Housing Benefit and the Housing Market

9 11 2010

The Coalition has outlined its plans for housing benefit cuts, which incidentally will affect 90% of claimants in Wales (hat-tip to Sunny for the link), and the housing market, especially that for rentals is currently (and this is, I’m fairly certain a term widely-used in economic circles) royally fucked up.

These housing benefit reforms could (and I emphasise could, not will) end up in a much more affordable rental market in the long-term. The stages that would lead to such an outcome are as follows:

1. Gov’t cuts housing benefit, leading to lower demand for expensive rented accomodation.

2. Expensive accomodation is either reduced in price or sold as it is now unprofitable/impractical to keep going as before.

3. Rents come down across the board as the market corrects itself to a lower “ceiling rate” (my own term) and lesser properties fall into line.

4. House prices themselves come down as surplus/unprofitable rental accomodation is put on the market, and the cycle repeats stages 2-4.

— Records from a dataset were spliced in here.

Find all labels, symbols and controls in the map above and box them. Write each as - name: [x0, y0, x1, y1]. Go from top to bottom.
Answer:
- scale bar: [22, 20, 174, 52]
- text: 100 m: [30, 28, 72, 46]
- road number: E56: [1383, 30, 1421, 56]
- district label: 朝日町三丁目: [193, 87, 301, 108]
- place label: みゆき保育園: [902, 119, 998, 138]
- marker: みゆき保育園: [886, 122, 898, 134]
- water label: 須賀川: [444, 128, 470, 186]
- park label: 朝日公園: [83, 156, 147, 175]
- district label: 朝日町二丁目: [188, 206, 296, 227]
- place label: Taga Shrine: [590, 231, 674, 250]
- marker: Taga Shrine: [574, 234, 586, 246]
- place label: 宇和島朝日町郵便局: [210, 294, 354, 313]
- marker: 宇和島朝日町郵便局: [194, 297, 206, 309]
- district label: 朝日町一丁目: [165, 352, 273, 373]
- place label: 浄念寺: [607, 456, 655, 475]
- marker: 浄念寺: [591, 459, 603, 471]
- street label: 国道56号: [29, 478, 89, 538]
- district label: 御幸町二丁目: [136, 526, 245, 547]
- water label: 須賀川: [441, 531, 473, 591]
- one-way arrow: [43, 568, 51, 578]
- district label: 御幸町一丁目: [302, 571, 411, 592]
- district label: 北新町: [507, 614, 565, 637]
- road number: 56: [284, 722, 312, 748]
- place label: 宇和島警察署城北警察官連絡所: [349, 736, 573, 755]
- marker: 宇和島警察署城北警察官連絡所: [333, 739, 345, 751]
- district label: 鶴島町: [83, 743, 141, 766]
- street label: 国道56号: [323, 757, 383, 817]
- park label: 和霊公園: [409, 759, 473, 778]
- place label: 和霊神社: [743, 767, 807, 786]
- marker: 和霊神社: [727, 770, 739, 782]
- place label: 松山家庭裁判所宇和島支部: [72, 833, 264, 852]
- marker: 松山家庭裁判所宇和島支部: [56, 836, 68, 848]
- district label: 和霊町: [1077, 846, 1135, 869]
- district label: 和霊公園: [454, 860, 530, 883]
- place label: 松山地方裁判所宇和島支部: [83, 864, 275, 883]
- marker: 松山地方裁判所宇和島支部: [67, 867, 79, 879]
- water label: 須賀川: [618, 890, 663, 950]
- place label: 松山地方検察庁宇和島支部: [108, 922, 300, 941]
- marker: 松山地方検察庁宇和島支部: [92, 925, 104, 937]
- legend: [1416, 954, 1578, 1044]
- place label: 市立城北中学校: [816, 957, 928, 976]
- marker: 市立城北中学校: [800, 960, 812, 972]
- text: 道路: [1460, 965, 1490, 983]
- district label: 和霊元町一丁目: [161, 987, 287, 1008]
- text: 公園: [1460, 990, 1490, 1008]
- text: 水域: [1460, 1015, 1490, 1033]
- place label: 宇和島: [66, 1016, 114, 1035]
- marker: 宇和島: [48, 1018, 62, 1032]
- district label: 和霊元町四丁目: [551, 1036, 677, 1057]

All this, however, will take time. And in the meantime, it means low-income families being chucked out of accomodation they can no longer afford, or seeing their disposable income swallowed up by larger rent payments in the early stages. Result? Great amounts of pain and hardship for the working class in the short-to-medium term.

Cutting housing benefit is not the only way to bring down rents, however, and here I will attempt to (briefly) explore a few alternatives.

Alternative 1: Build more council houses – this is not going to happen on any appreciable scale since the current government is unwilling to spend big on capital investment projects, but would affect the market from the supply side – more cheap accomodation means less demand for more expensive houses from private landlords.

Alternative 2: Introduce rent controls – very difficult to police and monitor, and with the added problem that there would have to be variable rates between Greater London and, say, Sheffield. Presumably these variable rates would simply result in a rolling system of social cleansing as landlords take advantage of the most profitable areas, leaving areas with low caps (and subsequently smaller margins) underutilised.

Alternative 3: Bring in a second home tax – if the tax was an appreciable amount, this could make it much more expensive for rentiers who rely on property rental for income to operate, especially if the tax increased for every property owned. The problem with this, once again, is policing the system. If landlords use aliases or family members on documents (which many already do), they could dodge this kind of legislation. Similarly, it could be brought in on all property over a value threshold, similar to a mansion tax, but applicable across all property owned, not each individual one.

Alternative 4: Buy vacant properties and convert them into low-cost housing – a much cheaper option than building council houses from scratch, especially if the houses are sold quickly at a minimal profit or at-cost. It would provide less of a boost for the construction industry, but would be a quick and relatively cost-effective way of introducing large amounts of low-rental properties into the market in areas where it is appropriate. The main downside of this option is that many vacant properties are in areas where there is little work, and likely to be even less as the Coalition’s spending cuts really bite. As a result, there could be trouble finding buyers for these properties.

Finally, this is just a top-of-the-head quick outline of a few other options we have, and each has costs and benefits to take into consideration. Most importantly, the Coalition’s contention that it has “no choice” on this is a lie, or is untrue (and the two are slightly different). This pain and suffering on the part of some of our poorest citizens is not a necessary evil, but a political choice.